What needs to be done.
From the news report on displacement in western Colombia, quote verbatim the passage that begins with the words "Failing to reintegrate" and ends with "of new displacements.".

Text segment.
#####
Armed clashes drive growing displacement in western Colombia

Since March, more than 6,000 people have fled their homes to escape clashes between illegal groups fighting for territorial control in western Chocó department.
13 May 2016
Displaced Embera indigenous people in Baudó, Chocó region, April 2009 file photo.

GENEVA, May 13 (UNHCR) - Armed clashes between illegal groups fighting for territory in western Colombia are driving a growing number of mostly Afro-Caribbean and indigenous peoples from their homes in Chocó department, UNHCR, the UN Refugee Agency, has warned.

In the past two months alone, more than 6,000 people have fled the fighting, as well as ongoing hostilities in the context of the country's civil war. The clashes, around the Baudo, Atrato and San Juan rivers, have also severely restricted the movements of a further 7,000 people.

"To date, the displacement has mostly affected Afro-Colombians and indigenous people," UNHCR spokesperson William Spindler told a news briefing in Geneva on Friday (May 13). "For these people access to livelihoods, including fishing, hunting and agriculture, has been completely cut off and their children are no longer able to go to school," he added.

The magnitude of the situation has overwhelmed the local authorities' ability to respond to basic needs, including food, healthcare, shelter and psychological support. UNHCR is working in close coordination with the Colombian authorities and other humanitarian agencies to provide emergency assistance and logistical support to the displaced communities.

The clashes come as the Government of Colombia is in the final stages of peace talks with the Revolutionary Armed Forces of Colombia (FARC), the principal guerrilla force in the country, and recently announced the launch of formal negotiations with another group, the National Liberation Army (ELN).

The peace dialogue, launched in 2012, aims to put an end to more than 50 years of armed conflict with the FARC, which has generated close to seven million internally displaced people and 350,000 Colombian refugees, living mainly in Ecuador and Venezuela.

"UNHCR today urgently calls on all parties to the conflict to guarantee the safety of the civilian population," Spindler said. "This includes refraining from establishing military bases in or near civilian settlements and carrying out bombing raids in these areas. It is also essential to address the structural causes of displacement, including control over territory and resources."

Ending the forced displacement of Colombian internally displaced people and refugees is critical to the establishment of sustainable peace in Colombia and to the country's socioeconomic recovery.

Failing to reintegrate internally displaced people and returnees will jeopardize the success of the fragile transition period and increases the risk of new displacements.
#####
Supplied information.
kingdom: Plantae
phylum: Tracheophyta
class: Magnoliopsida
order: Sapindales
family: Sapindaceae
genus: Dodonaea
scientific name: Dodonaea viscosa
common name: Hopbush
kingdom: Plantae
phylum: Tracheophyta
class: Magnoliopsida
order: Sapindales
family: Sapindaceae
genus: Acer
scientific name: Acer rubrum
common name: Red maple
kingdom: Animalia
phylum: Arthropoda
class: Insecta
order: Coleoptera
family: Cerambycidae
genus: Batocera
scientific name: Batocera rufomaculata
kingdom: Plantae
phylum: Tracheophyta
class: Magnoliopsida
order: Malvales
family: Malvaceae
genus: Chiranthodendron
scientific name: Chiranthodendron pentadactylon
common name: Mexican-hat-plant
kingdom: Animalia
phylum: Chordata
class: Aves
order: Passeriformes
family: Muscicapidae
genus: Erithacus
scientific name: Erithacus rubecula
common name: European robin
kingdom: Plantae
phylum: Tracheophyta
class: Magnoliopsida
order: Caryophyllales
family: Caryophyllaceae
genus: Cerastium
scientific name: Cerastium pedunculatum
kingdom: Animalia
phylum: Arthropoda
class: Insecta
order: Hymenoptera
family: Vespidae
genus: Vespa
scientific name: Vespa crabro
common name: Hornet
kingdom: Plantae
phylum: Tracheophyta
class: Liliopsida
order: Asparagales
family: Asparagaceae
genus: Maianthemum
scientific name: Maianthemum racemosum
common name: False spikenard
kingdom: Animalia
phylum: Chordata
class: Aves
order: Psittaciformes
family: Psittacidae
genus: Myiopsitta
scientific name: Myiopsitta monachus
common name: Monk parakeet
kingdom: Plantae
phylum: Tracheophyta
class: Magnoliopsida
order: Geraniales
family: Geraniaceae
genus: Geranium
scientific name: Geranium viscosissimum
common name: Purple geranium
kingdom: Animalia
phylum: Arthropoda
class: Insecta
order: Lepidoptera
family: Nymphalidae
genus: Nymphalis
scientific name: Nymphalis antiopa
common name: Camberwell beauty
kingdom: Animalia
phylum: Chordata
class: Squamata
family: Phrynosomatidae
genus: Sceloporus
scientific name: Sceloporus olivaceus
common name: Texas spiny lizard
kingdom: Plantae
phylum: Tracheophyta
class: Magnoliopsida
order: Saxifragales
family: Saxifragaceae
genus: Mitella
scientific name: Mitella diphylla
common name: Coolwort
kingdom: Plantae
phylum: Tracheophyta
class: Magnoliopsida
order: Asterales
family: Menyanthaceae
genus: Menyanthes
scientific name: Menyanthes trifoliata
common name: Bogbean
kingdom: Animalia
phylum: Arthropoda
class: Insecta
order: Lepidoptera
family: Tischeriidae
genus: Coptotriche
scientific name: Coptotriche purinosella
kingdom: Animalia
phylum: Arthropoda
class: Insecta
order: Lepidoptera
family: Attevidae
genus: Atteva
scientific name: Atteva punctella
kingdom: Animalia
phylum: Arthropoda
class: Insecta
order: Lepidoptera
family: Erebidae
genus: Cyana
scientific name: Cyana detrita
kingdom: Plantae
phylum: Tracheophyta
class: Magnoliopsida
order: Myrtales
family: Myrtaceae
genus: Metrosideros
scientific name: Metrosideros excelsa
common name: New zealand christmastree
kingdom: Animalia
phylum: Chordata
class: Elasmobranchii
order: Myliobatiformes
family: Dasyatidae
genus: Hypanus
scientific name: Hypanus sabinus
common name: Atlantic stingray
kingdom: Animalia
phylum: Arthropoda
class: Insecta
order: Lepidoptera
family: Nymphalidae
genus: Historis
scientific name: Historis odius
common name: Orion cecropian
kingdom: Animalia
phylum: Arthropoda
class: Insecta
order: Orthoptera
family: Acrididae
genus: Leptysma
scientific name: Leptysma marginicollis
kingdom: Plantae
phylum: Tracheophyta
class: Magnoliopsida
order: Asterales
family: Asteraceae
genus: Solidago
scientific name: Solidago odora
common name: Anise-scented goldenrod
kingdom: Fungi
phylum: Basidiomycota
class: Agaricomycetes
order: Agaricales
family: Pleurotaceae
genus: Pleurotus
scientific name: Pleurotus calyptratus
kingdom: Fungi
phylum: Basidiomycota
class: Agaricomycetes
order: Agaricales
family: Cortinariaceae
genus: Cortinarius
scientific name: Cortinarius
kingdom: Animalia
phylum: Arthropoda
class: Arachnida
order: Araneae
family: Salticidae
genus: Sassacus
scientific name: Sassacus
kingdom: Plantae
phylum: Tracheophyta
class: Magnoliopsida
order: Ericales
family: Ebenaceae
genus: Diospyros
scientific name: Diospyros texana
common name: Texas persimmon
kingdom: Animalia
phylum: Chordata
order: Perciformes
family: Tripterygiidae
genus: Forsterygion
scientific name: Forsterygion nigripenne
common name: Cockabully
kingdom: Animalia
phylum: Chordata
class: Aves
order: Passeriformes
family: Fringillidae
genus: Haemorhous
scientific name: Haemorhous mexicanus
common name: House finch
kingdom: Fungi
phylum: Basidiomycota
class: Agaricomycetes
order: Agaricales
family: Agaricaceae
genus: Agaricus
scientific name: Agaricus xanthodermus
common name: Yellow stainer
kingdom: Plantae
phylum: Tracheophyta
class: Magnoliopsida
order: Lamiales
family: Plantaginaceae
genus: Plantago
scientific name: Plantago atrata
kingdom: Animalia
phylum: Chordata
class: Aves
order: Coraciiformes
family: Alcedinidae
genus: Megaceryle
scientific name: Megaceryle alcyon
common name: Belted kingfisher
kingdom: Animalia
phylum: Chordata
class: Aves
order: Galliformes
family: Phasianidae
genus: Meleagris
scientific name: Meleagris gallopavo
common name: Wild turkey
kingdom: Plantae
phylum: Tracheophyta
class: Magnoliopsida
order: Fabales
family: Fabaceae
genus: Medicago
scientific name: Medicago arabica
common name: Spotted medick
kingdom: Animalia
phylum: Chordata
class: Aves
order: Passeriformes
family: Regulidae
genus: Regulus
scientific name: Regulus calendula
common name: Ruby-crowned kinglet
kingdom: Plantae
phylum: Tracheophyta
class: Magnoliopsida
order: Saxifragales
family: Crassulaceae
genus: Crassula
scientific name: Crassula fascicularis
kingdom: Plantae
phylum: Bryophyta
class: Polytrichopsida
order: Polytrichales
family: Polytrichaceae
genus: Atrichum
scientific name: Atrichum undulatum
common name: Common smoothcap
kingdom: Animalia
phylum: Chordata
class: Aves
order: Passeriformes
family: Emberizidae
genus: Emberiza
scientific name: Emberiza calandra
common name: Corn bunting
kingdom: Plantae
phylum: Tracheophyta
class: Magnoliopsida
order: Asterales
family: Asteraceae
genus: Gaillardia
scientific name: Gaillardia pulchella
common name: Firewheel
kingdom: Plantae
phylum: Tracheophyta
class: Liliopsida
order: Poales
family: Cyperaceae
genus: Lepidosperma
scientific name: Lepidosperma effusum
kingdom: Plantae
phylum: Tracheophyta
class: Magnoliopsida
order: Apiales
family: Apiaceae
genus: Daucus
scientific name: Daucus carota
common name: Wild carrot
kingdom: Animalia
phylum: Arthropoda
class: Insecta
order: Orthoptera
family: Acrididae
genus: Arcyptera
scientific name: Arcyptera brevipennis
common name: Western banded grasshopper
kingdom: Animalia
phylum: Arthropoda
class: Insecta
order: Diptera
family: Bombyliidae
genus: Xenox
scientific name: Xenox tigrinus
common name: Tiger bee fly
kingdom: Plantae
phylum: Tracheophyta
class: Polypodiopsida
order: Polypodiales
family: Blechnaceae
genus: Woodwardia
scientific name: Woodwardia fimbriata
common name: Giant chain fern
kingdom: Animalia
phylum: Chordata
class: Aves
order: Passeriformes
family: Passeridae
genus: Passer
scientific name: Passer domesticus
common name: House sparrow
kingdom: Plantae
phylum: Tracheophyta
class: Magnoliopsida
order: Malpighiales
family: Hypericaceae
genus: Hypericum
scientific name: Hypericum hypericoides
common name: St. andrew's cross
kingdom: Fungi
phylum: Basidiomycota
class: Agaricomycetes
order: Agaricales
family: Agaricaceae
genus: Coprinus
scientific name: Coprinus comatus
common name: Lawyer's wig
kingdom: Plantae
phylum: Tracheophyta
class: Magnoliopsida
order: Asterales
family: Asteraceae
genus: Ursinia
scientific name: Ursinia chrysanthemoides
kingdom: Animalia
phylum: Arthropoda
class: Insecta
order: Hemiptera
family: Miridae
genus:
#####
Solution for this problem.
Failing to reintegrate internally displaced people and returnees will jeopardize the success of the fragile transition period and increases the risk of new displacements.